→ **THE TASK**
Transcribe only the lines from the one containing "Figure 1. Graphene-like" through the final line of the entries below, exactly, and exclude the pictures.

→ **LISTED RECORDS**
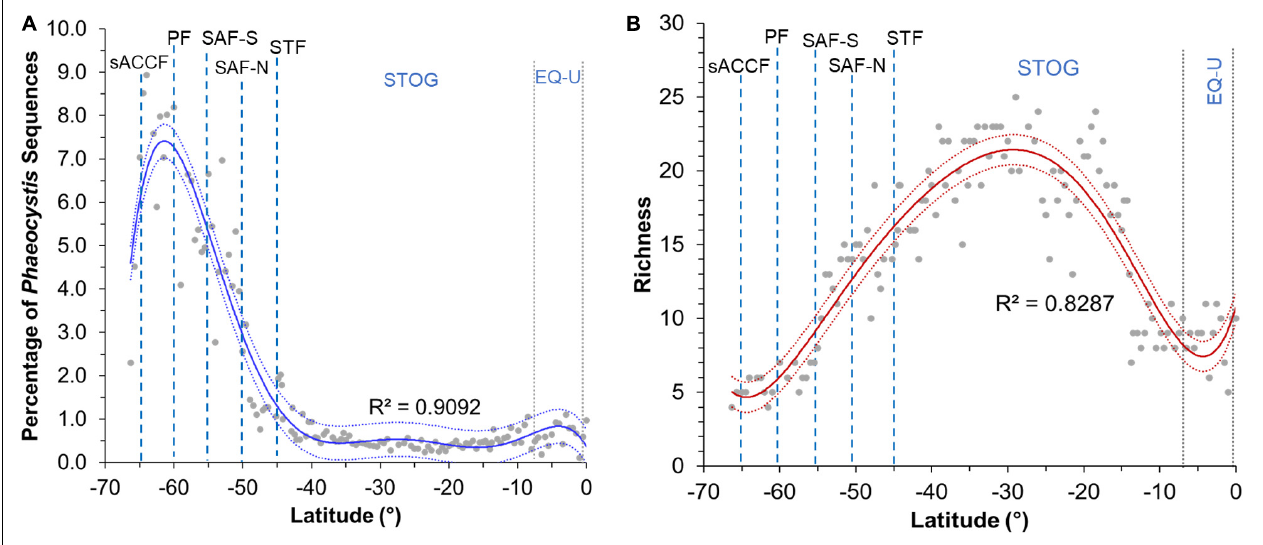
FIGURE 3 | Plot of (A) percentage of Phaeocystis sequences against latitude and (B) richness against latitude for sampling stations across all latitudes. Percentage values presented in plot A are calculated as average Phaeocystis relative abundance value per station (of the four sampled depths within the upper water column) against all microbial eukaryote 18S rRNA gene sequences per station (i.e., 25,000 sequences). Sixth-order polynomial fit is indicated by the blue line for the sequence percentage plot and by the red line for the richness plot. 95% confidence intervals are indicated by blue ( Phaeocystis sequence percentage plot) and red dotted lines (richness plot). Blue dashed lines indicate approximate location of fronts, gray dotted lines indicate approximate boundaries for subtropical gyre and equatorial upwelling zones. Acronyms for fronts and zones are as listed in Figure 1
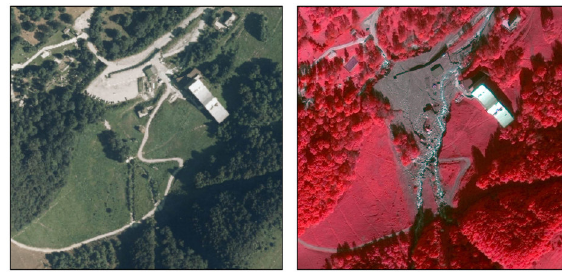
Figure 11 . Multi-temporal comparison of a flood-affected area. Reference orthoimagery, visible composite (Regione Piemonte WMTS service, AGEA © 2018, left) vs satellite post-event data, NIR false color composite (5 October 2020,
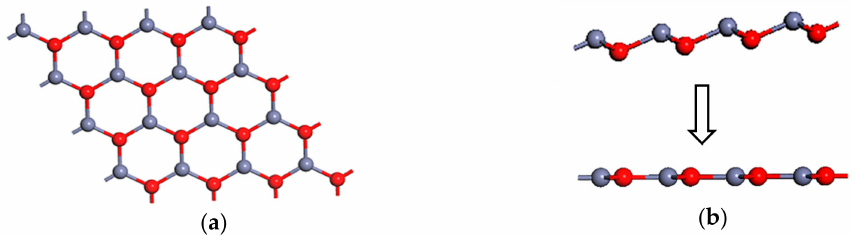
Figure 1. Graphene-like ZnO ML with 4 × 4 × 1 supercell. ( a ) The top view, ( b ) the side view of the original and the optimized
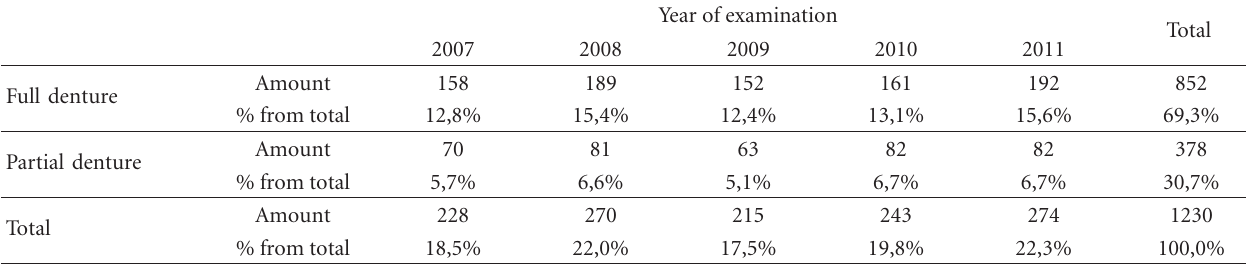
Table 5: Distributions of dentures according to the year of examination.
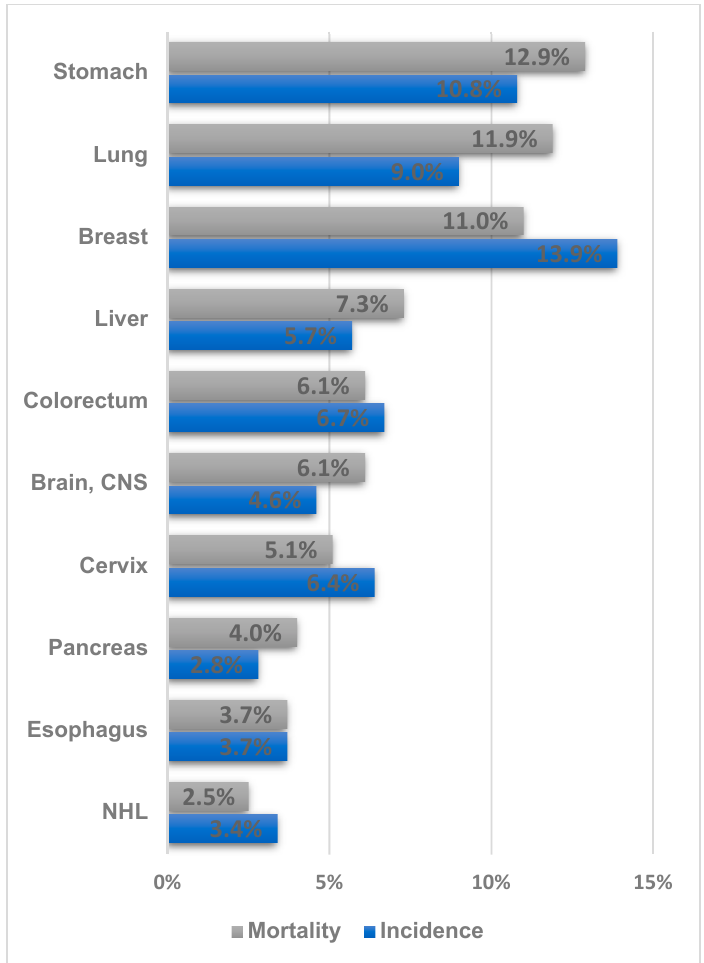
Figure 2. Ranking of the frequency and mortality of the major cancer types in Uzbekistan (Data source: Cancer country profile, WHO, 2020; Global Health Observatory, WHO, 2016. Figure drawn by authors) [12,13].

→ **ANSWER FOR THIS EXERCISE**
Figure 1. Graphene-like ZnO ML with 4 × 4 × 1 supercell. ( a ) The top view, ( b ) the side view of the original and the optimized
Table 5: Distributions of dentures according to the year of examination.
Figure 2. Ranking of the frequency and mortality of the major cancer types in Uzbekistan (Data source: Cancer country profile, WHO, 2020; Global Health Observatory, WHO, 2016. Figure drawn by authors) [12,13].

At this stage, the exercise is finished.